Eocene Chadron Megacerops
Megacerops sp.
Chadron Formation
White River Group
Late Eocene
Niobrara County, Wyoming
This is a lower jaw section of the Late Eocene "Titanothere" Megacerops. The jaw section contains a single M3 molar. The preservation is excellent. The jaw section is 12 inches long and 13 inches tall. The molar is 4 inches long. The tooth preservation is exceptional. The jaw section displays the articular process, the coronoid process, and the mandibular foramen.

Megaceraops is a member of the Brontotheriidae, also called Titanotheriidae, and is a family of extinct mammals belonging to the order Perissodactyla, the order that includes horses, rhinoceroses, and tapirs. Superficially, they looked rather like rhinos, although they were actually more closely related to horses; Equidae and Brontotheriidae make up the suborder Hippomorpha. They lived around 56–34 million years ago, until the very close of the Eocene.
Brontotheres retain four toes on their front feet and three toes on their hind feet. Their teeth are adapted to shearing (cutting) relatively nonabrasive vegetation. Their molars have a characteristic W-shaped ectoloph (outer shearing blade).
The evolutionary history of this group is well known due to an excellent fossil record in North America.[1] The earliest brontotheres, such as Eotitanops, were rather small, no more than a meter in height, and hornless.

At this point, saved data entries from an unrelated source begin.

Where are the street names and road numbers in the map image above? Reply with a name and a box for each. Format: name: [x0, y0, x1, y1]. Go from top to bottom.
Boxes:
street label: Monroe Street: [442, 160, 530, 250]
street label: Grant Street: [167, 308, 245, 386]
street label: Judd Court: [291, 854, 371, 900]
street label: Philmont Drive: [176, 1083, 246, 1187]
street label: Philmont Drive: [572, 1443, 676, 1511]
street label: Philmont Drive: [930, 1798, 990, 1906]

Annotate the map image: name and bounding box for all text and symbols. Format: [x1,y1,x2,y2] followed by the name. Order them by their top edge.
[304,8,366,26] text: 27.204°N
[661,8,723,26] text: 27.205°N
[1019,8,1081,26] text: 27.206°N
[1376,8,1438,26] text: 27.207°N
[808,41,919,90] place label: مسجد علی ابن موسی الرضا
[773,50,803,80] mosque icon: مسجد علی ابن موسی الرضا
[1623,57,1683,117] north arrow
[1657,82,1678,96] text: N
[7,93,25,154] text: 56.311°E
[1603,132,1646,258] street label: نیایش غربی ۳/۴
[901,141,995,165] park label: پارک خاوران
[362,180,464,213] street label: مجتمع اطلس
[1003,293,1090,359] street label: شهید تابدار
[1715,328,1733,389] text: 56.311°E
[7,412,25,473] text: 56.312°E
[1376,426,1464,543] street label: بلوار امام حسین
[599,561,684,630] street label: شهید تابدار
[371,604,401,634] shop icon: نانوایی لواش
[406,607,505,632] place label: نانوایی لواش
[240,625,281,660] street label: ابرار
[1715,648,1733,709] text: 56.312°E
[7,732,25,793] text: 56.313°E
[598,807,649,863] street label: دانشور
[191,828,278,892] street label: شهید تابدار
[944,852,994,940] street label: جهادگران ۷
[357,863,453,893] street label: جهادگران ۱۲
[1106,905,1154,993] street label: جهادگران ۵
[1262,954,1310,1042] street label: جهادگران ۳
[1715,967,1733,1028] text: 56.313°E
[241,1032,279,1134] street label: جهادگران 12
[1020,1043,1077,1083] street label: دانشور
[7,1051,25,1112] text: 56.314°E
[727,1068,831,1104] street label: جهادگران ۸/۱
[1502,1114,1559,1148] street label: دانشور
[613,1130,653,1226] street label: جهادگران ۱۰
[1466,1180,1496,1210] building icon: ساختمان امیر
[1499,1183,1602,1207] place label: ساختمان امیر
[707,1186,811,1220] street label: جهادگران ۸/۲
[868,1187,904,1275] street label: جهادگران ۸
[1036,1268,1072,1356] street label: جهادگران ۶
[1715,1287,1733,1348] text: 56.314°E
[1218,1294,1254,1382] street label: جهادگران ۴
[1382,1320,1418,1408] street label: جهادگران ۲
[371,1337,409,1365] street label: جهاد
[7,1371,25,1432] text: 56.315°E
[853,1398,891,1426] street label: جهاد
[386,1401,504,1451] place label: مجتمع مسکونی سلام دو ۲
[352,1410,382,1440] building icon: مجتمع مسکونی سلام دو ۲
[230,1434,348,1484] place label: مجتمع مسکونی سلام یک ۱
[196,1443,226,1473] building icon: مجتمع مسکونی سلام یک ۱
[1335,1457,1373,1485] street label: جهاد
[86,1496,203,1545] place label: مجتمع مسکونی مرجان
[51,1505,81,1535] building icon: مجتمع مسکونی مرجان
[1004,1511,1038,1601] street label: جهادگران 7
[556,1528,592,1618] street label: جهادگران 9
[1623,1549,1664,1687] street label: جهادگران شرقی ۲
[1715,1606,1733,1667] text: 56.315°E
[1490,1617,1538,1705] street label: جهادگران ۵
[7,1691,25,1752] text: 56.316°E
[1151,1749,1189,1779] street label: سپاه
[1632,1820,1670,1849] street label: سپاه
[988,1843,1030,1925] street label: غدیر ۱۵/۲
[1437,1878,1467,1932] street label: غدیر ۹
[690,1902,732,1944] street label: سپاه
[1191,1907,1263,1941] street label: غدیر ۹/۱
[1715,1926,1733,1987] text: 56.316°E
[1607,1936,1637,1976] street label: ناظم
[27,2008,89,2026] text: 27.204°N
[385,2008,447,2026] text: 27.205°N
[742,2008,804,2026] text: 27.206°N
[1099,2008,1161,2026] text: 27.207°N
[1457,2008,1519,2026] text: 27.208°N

Brontotheres evolved massive bodies, although some small species such as Nanotitanops did persist through the Eocene. Some genera, such as Dolichorhinus, evolved highly elongated skulls. Later brontotheres were massive, up to 2.5 m (8.2 ft) tall with horn-like skull appendages. The North American brontothere Megacerops, for example, evolved large sexually dimorphic paired horns above their noses. The sexually dimorphic horns suggest that brontotheres were highly gregarious (social) and males may have performed some sort of head-clashing behavior in competition for mates. Unlike rhinoceros, however, the horns of brontotheres are composed of bone (the frontal bone and nasal bone) and were placed side-to-side rather than front-to-back.
Brontotheres probably became extinct because they could not adapt to drier conditions and tougher vegetation (such as grasses) that spread during the Oligocene.